Dalam pertemuan tersebut, Pinangki mengusulkan pengurusan fatwa MA melalui Kejagung.
Djoko sepakat dengan usulan Pinangki terkait rencana fatwa dari MA melalui Kejagung dengan argumen bahwa putusan Peninjauan Kembali (PK) Nomor 12 Tanggal 11 Juni 2009 atas kasus cessie Bank Bali yang menjatuhkan pidana penjara selama dua tahun kepada Joko Soegiarto Tjandra tidak bisa dieksekusi sesuai dengan Putusan Mahkamah Konstitusi (MK) Nomor 33/PUU-XIV/2016 yang menyatakan hak untuk mengajukan PK hanya terpidana atau keluarganya.
Pinangki didakwa melanggar Pasal 5 ayat 2 jo.

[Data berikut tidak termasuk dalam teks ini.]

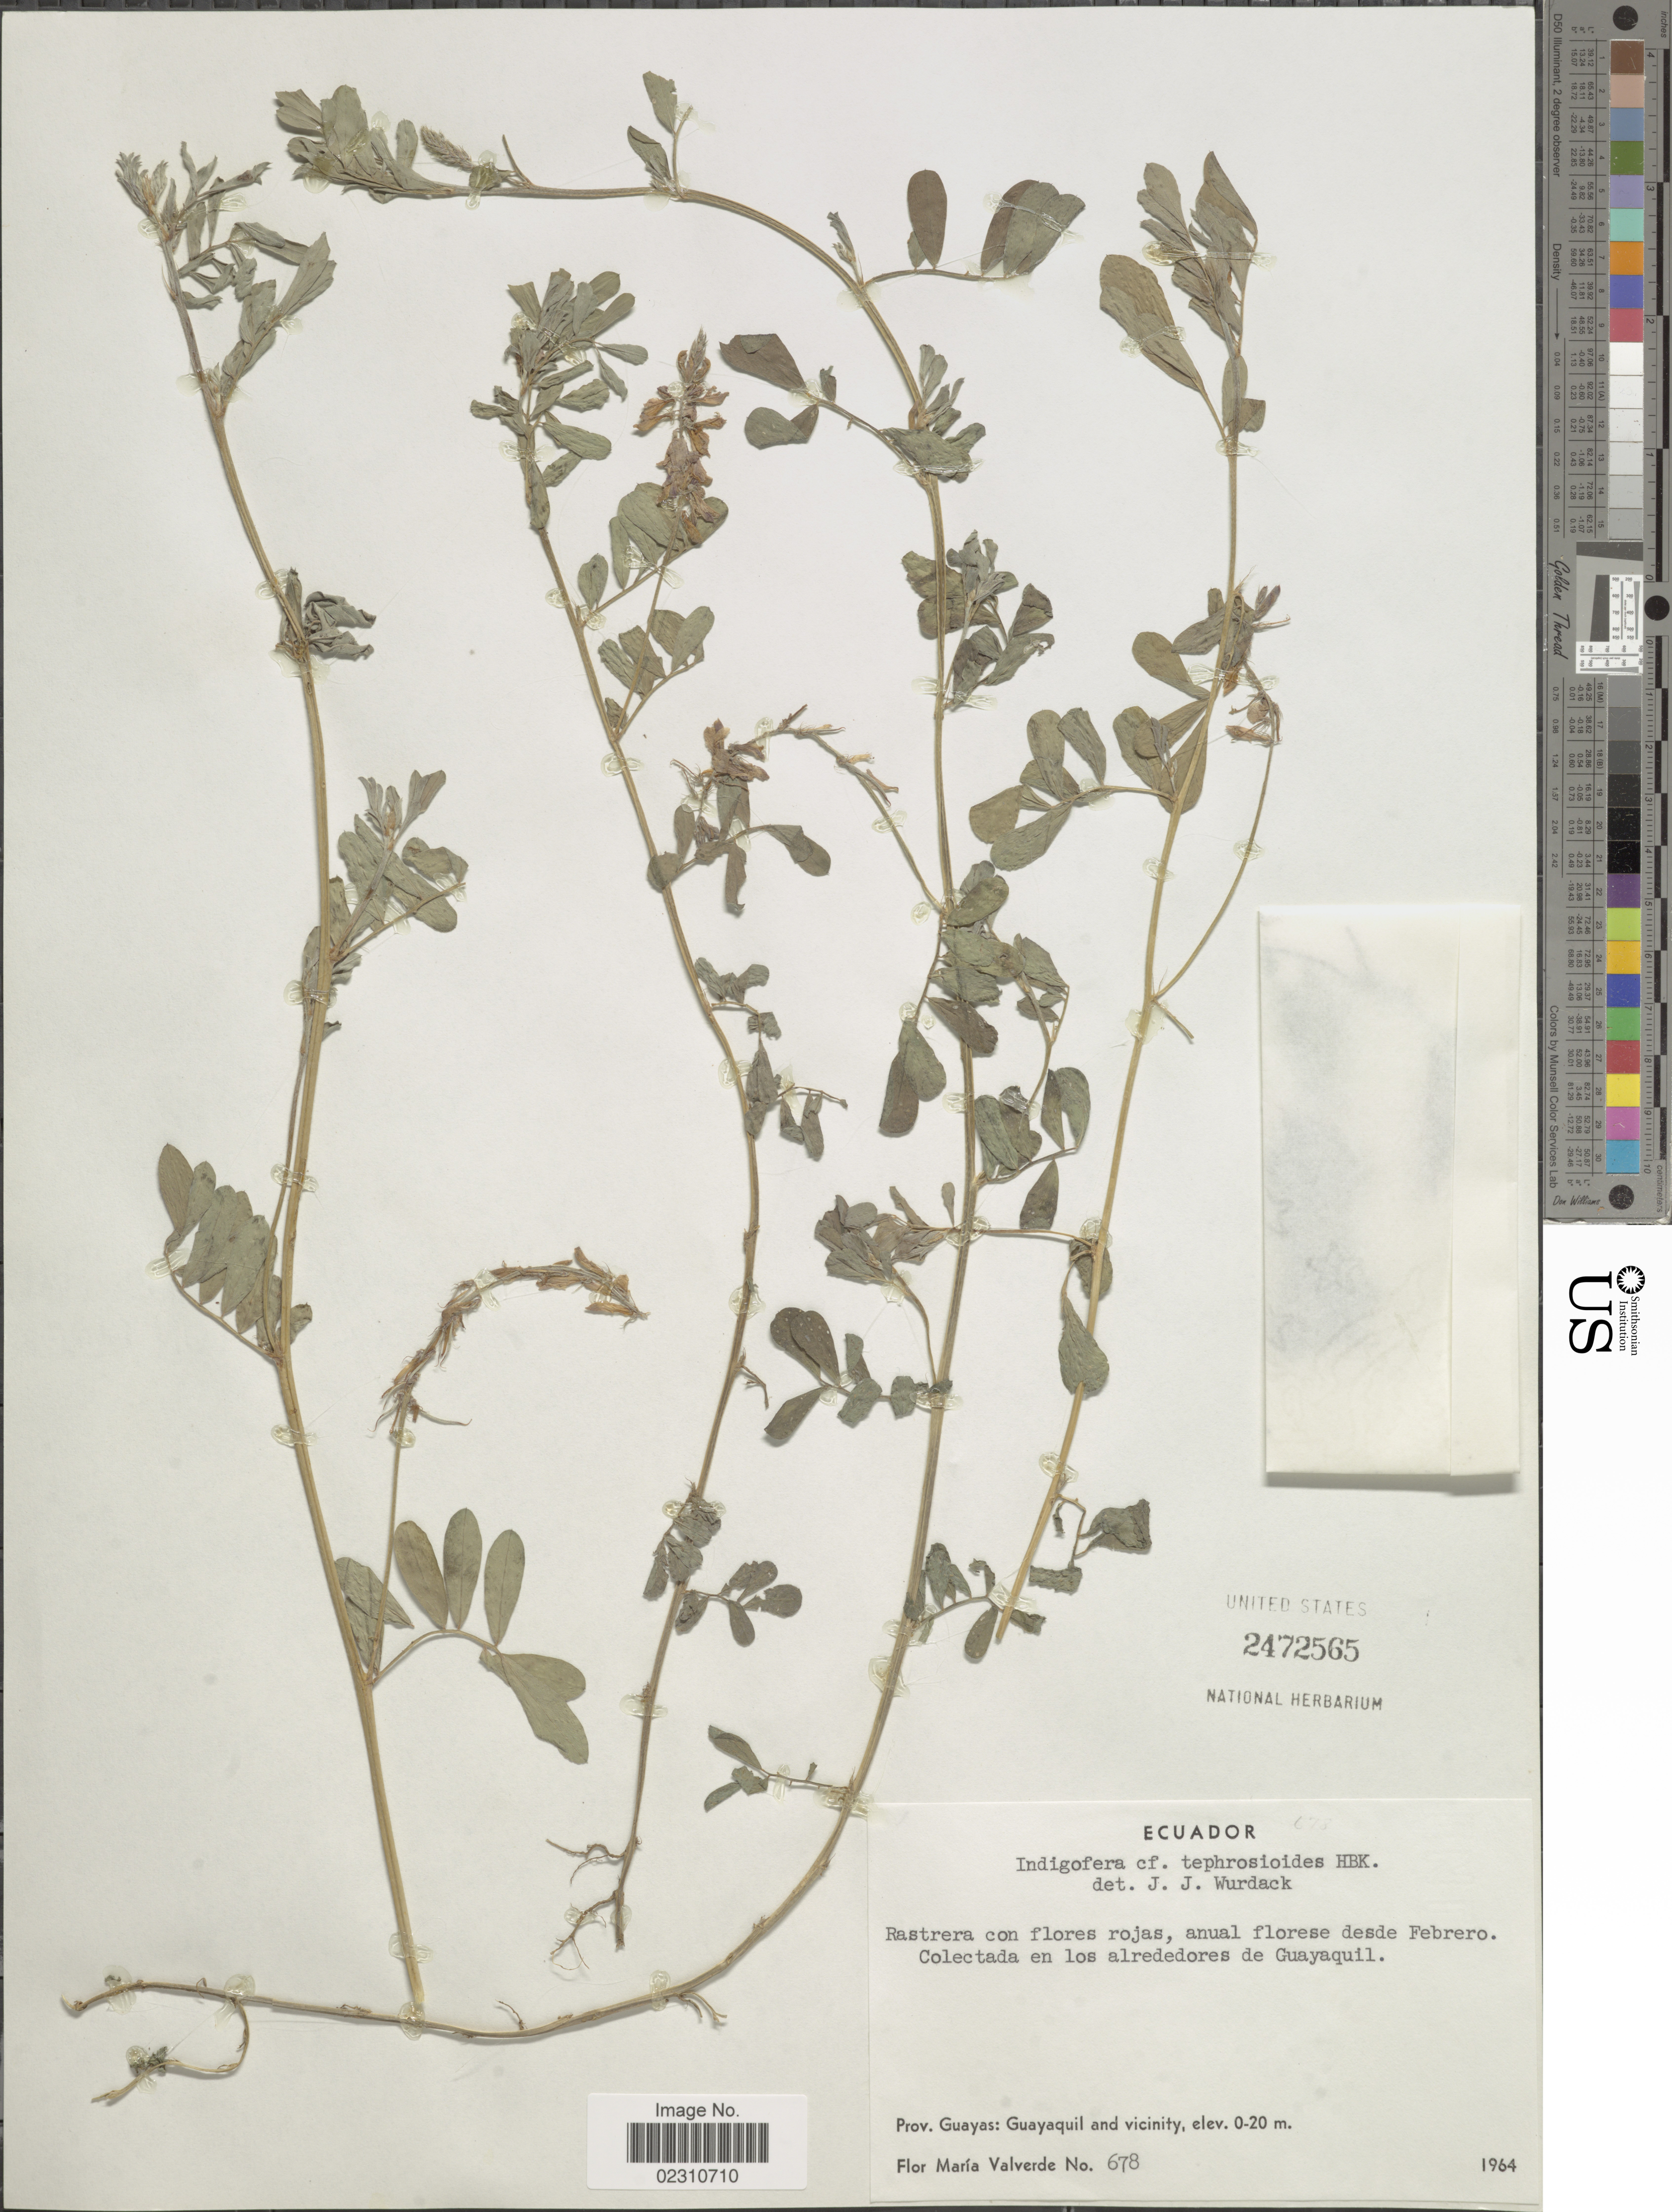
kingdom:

Pasal 5 ayat (1) huruf a Undang-Undang Nomor 31 Tahun 1999 tentang Pemberantasan Tindak Pidana Korupsi sebagaimana diubah dan ditambah dengan Undang-Undang Nomor 20 Tahun 2001 tentang Perubahan atas Undang-Undang Nomor 31 Tahun 1999 tentang Pemberantasan Tindak Pidana Korupsi.
Selain itu, Pinangki juga didakwa melanggar Pasal 3 Undang-Undang No. 8 Tahun 2010 Tentang Pencegahan dan Pemberantasan Tindak Pidana Pencucian Uang.
Untuk pemufakatan jahat, Pinangki didakwa melanggar Pasal 15 Jo Pasal 5 ayat (1) huruf a Undang-Undang Nomor 31 Tahun 1999 tentang Pemberantasan Tindak Pidana Korupsi sebagaimana diubah dan ditambah dengan Undang-Undang Nomor 20 Tahun 2001 tentang Perubahan atas Undang-Undang Nomor 31 Tahun 1999 tentang Pemberantasan Tindak Pidana Korupsi. Jo. Pasal 88 KUHP.